As parents, we can raise our children to both welcome and learn from their mistakes instead of being shattered by them. We can aspire to teach them to use their mistakes to help them grow instead of allowing those mistakes to generate external reactions that will make them wither. Only then can they strive for personal excellence, which, when it boils right down to it, is what we really want for them.
Here are some suggestions that will help our children develop good defeat recovery skills:
- Never admonish yourself openly for a mistake. Instead, mention what solution you intend to use and what you learned from that mistake. “Oops, I burned the mashed potatoes again. I’ll wash out this pan and start all over again.
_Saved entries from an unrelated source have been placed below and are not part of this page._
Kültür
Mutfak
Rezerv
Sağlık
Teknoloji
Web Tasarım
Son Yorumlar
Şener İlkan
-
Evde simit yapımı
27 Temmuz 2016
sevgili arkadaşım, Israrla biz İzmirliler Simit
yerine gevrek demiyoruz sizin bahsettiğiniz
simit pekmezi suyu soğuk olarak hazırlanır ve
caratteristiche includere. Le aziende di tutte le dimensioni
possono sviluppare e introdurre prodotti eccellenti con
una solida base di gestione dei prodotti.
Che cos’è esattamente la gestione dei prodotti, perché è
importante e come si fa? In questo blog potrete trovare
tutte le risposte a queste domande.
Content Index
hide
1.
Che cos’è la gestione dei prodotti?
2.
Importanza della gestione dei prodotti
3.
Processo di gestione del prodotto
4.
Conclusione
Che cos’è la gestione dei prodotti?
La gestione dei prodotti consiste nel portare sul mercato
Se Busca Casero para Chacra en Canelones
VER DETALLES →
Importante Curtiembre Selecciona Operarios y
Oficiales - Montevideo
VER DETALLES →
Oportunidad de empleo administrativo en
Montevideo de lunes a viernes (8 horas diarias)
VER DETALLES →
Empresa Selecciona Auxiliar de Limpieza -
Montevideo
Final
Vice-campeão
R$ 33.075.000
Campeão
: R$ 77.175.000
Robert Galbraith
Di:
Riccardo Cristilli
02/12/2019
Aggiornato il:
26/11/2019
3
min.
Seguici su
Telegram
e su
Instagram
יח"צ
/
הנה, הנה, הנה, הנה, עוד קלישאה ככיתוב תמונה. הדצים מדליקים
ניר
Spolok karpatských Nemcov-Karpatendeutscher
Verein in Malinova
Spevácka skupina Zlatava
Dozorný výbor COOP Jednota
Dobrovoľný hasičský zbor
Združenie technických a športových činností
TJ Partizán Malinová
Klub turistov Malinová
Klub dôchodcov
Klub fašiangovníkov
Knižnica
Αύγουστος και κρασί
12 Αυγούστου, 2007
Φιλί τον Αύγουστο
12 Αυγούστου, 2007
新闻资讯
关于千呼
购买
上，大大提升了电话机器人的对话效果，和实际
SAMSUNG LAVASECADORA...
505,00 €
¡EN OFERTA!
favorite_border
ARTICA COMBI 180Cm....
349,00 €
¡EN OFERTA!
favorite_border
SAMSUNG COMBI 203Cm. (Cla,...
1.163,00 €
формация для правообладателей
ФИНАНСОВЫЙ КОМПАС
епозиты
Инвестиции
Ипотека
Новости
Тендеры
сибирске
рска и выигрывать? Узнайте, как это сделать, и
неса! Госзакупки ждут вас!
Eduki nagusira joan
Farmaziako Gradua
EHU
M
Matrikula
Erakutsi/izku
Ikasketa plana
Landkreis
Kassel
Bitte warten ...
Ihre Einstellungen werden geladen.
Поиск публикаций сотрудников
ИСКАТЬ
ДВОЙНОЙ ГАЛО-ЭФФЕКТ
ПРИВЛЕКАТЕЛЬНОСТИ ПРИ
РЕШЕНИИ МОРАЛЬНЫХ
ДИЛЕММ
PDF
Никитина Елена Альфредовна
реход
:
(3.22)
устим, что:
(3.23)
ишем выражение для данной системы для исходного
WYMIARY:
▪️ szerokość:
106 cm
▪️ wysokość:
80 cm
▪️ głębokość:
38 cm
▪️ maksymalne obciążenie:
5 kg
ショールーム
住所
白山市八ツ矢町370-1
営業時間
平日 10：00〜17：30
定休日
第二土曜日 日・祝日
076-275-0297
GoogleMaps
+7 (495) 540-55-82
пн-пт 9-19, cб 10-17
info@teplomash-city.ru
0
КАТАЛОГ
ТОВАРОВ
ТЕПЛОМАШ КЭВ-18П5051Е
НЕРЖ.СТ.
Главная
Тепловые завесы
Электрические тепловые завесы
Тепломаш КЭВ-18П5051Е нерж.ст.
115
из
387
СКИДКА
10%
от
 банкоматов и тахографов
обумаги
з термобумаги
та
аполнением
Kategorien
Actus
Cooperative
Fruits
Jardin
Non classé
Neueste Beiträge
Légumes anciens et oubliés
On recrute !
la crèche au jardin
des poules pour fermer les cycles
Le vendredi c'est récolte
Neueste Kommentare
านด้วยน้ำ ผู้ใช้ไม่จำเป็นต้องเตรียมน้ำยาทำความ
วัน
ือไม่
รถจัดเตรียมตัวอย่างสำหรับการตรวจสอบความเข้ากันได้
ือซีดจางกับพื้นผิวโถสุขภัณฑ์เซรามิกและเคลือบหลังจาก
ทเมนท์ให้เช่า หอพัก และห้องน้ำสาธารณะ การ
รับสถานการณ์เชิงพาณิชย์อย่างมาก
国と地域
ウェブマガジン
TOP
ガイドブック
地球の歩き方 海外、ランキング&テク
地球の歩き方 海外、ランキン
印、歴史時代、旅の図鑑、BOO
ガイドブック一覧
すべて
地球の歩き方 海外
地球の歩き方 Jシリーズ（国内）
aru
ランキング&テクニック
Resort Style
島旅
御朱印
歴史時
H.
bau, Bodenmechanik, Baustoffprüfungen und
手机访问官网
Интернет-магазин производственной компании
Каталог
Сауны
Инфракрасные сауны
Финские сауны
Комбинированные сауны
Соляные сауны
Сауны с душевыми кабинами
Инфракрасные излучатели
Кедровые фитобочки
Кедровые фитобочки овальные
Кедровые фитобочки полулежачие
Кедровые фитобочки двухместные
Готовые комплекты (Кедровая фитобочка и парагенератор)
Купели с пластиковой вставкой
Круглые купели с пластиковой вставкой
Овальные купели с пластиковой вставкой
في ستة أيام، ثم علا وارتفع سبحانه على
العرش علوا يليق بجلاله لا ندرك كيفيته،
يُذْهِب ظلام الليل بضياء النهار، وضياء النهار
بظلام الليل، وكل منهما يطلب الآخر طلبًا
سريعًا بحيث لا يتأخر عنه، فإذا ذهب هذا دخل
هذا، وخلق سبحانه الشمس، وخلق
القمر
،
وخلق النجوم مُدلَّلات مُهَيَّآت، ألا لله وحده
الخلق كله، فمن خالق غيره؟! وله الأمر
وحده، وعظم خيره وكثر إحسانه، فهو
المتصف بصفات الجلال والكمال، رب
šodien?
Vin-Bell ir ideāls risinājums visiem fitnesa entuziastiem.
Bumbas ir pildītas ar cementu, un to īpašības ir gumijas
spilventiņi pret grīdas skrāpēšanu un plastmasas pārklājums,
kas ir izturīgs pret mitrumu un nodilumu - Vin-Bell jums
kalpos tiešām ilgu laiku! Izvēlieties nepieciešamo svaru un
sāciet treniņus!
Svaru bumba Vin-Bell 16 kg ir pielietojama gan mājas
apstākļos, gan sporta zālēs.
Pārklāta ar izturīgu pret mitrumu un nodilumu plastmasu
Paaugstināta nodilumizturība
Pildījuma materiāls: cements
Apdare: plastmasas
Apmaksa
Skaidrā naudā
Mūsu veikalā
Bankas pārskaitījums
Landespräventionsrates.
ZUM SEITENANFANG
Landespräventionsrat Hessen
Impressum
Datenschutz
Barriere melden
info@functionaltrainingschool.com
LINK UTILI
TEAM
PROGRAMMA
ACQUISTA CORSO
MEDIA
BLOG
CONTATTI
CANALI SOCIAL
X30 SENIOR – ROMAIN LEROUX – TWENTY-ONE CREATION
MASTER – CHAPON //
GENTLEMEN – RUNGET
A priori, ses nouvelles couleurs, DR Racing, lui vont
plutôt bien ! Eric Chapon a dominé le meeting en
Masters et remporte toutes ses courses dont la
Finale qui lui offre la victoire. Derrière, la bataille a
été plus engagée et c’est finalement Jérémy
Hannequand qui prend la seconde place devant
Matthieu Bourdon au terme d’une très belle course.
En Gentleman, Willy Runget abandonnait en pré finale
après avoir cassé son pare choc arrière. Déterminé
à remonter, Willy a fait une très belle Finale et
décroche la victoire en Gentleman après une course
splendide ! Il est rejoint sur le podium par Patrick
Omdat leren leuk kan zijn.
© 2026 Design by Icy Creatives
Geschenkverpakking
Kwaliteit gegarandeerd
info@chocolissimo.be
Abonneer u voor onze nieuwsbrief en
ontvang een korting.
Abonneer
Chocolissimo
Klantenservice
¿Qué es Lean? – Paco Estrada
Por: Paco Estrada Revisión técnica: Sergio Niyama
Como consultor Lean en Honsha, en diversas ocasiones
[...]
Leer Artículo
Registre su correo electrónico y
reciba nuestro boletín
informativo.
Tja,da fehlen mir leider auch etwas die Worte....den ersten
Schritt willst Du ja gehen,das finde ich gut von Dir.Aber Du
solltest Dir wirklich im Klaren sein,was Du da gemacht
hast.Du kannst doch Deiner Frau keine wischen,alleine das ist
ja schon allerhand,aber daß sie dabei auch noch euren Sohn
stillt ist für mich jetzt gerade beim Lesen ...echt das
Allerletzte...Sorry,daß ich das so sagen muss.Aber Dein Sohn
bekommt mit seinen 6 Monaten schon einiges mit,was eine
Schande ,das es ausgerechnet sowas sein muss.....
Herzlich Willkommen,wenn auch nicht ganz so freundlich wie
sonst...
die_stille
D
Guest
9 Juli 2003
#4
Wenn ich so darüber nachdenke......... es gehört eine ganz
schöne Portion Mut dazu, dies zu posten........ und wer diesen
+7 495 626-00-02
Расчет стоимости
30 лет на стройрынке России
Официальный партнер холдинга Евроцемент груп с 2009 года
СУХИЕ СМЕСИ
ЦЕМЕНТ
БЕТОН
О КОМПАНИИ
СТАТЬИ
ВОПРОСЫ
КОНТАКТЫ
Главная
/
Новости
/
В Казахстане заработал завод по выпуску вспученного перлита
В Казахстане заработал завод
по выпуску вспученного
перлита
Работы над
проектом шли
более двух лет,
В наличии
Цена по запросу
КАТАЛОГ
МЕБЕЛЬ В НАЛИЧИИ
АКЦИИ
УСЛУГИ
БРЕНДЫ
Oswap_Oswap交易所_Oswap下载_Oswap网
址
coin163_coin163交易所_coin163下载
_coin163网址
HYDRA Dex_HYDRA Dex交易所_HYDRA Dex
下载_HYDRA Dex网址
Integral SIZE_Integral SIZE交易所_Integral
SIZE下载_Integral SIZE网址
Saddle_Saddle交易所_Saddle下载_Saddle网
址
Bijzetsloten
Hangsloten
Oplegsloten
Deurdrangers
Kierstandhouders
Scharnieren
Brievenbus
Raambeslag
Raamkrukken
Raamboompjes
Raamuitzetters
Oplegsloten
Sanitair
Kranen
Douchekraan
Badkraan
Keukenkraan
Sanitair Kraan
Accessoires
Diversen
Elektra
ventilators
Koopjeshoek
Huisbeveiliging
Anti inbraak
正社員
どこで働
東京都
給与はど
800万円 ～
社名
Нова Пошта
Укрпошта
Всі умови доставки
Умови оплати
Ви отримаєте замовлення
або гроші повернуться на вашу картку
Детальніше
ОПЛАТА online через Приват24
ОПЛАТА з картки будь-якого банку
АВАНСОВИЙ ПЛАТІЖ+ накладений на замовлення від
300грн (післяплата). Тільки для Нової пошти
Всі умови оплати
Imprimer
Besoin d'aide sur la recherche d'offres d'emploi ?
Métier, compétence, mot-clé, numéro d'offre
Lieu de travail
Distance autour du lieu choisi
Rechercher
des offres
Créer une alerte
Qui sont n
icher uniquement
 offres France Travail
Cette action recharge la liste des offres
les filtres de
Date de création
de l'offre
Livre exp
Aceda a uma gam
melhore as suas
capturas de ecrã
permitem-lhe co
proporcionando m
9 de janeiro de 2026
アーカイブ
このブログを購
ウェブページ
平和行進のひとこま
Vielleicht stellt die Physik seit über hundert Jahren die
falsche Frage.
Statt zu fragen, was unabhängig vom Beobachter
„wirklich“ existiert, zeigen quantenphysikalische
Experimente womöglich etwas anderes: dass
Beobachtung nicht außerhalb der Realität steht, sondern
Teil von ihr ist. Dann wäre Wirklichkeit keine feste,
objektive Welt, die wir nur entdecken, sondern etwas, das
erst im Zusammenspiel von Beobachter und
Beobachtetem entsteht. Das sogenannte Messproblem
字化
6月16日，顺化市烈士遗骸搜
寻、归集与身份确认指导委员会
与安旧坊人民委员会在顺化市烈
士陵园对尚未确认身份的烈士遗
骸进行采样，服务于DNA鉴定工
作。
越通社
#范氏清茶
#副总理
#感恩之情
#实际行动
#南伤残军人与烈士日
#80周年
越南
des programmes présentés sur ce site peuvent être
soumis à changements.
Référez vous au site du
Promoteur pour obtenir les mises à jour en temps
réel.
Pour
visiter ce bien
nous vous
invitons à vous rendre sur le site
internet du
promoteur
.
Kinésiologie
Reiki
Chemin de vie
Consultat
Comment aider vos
I guess I shouldn’t try to cook and read magazines at the same time!”
- Never deny your children something they’re good at as a consequence for misbehavior. For instance, if your toddler is very creative with building blocks and her favorite play activity is building shopping malls and suspension bridges with them, be sure not to punish her by taking them away: “Look at the mess you made with those paints! How am I ever going to get this off my newly painted walls? Sarah, you naughty girl! For that, you’re not allowed to play with your blocks today.” If Sarah is repeatedly denied what she excels in, eventually, she’ll grow to shun goals altogether.
- Teach your children that there is no quota for failed attempts. There’s progress and success to be found in each of them. If your toddler is trying to learn to button his shirt, try not to intervene unless he becomes overwhelmed. Point out the buttons he did manage to fasten. The next attempt, bring up how he keeps on trying. The third attempt, point out how he correctly lined up some of them, and so on.
- Have weekly family mistake contests that your toddler can observe and eventually participate in when he’s old enough. You and the older children must record every mistake they’ve made during the day. During dinner, each can describe the mistake from which they’ve learned the most. The entire family can then decide which one was the best and why. Because this unmasks the advantages that each failure offers, children become more accepting of their shortcomings and mistakes.